» **To do**: Put each line of the records below into a JSON list of strings, one string per line, leaving out the blank lines.

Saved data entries
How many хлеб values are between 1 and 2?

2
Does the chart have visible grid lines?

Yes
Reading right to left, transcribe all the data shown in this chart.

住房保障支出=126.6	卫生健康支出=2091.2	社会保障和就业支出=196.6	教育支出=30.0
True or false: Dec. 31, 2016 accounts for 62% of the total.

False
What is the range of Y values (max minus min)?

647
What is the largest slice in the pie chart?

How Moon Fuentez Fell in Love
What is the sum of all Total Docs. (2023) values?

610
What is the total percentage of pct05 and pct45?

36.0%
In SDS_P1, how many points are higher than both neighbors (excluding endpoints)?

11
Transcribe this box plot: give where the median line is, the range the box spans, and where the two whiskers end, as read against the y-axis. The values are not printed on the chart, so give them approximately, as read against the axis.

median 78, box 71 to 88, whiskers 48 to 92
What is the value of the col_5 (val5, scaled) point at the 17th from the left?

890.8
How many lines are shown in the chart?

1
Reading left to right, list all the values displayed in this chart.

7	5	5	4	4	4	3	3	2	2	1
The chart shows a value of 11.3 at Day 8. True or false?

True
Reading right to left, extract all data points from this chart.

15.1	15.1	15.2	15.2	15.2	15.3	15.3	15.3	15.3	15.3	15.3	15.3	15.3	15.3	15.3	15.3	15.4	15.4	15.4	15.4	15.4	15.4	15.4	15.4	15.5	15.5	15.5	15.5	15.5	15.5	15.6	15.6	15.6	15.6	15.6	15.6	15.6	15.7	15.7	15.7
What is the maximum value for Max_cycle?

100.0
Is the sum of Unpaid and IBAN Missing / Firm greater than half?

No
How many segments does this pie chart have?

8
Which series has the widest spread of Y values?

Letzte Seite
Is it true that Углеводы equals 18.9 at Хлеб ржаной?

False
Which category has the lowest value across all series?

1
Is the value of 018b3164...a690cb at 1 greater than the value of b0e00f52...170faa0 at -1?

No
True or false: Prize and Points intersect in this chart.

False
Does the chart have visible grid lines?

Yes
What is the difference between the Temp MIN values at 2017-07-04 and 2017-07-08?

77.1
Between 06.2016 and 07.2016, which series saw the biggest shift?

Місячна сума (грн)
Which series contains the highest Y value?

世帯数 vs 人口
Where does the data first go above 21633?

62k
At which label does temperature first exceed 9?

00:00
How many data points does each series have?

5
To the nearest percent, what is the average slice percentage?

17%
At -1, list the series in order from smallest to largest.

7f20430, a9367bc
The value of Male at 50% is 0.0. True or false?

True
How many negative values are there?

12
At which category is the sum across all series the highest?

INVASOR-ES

» **Completed task**:
[
  "How many хлеб values are between 1 and 2?",
  "2",
  "Does the chart have visible grid lines?",
  "Yes",
  "Reading right to left, transcribe all the data shown in this chart.",
  "住房保障支出=126.6\t卫生健康支出=2091.2\t社会保障和就业支出=196.6\t教育支出=30.0",
  "True or false: Dec. 31, 2016 accounts for 62% of the total.",
  "False",
  "What is the range of Y values (max minus min)?",
  "647",
  "What is the largest slice in the pie chart?",
  "How Moon Fuentez Fell in Love",
  "What is the sum of all Total Docs. (2023) values?",
  "610",
  "What is the total percentage of pct05 and pct45?",
  "36.0%",
  "In SDS_P1, how many points are higher than both neighbors (excluding endpoints)?",
  "11",
  "Transcribe this box plot: give where the median line is, the range the box spans, and where the two whiskers end, as read against the y-axis. The values are not printed on the chart, so give them approximately, as read against the axis.",
  "median 78, box 71 to 88, whiskers 48 to 92",
  "What is the value of the col_5 (val5, scaled) point at the 17th from the left?",
  "890.8",
  "How many lines are shown in the chart?",
  "1",
  "Reading left to right, list all the values displayed in this chart.",
  "7\t5\t5\t4\t4\t4\t3\t3\t2\t2\t1",
  "The chart shows a value of 11.3 at Day 8. True or false?",
  "True",
  "Reading right to left, extract all data points from this chart.",
  "15.1\t15.1\t15.2\t15.2\t15.2\t15.3\t15.3\t15.3\t15.3\t15.3\t15.3\t15.3\t15.3\t15.3\t15.3\t15.3\t15.4\t15.4\t15.4\t15.4\t15.4\t15.4\t15.4\t15.4\t15.5\t15.5\t15.5\t15.5\t15.5\t15.5\t15.6\t15.6\t15.6\t15.6\t15.6\t15.6\t15.6\t15.7\t15.7\t15.7",
  "What is the maximum value for Max_cycle?",
  "100.0",
  "Is the sum of Unpaid and IBAN Missing / Firm greater than half?",
  "No",
  "How many segments does this pie chart have?",
  "8",
  "Which series has the widest spread of Y values?",
  "Letzte Seite",
  "Is it true that Углеводы equals 18.9 at Хлеб ржаной?",
  "False",
  "Which category has the lowest value across all series?",
  "1",
  "Is the value of 018b3164...a690cb at 1 greater than the value of b0e00f52...170faa0 at -1?",
  "No",
  "True or false: Prize and Points intersect in this chart.",
  "False",
  "Does the chart have visible grid lines?",
  "Yes",
  "What is the difference between the Temp MIN values at 2017-07-04 and 2017-07-08?",
  "77.1",
  "Between 06.2016 and 07.2016, which series saw the biggest shift?",
  "Місячна сума (грн)",
  "Which series contains the highest Y value?",
  "世帯数 vs 人口",
  "Where does the data first go above 21633?",
  "62k",
  "At which label does temperature first exceed 9?",
  "00:00",
  "How many data points does each series have?",
  "5",
  "To the nearest percent, what is the average slice percentage?",
  "17%",
  "At -1, list the series in order from smallest to largest.",
  "7f20430, a9367bc",
  "The value of Male at 50% is 0.0. True or false?",
  "True",
  "How many negative values are there?",
  "12",
  "At which category is the sum across all series the highest?",
  "INVASOR-ES"
]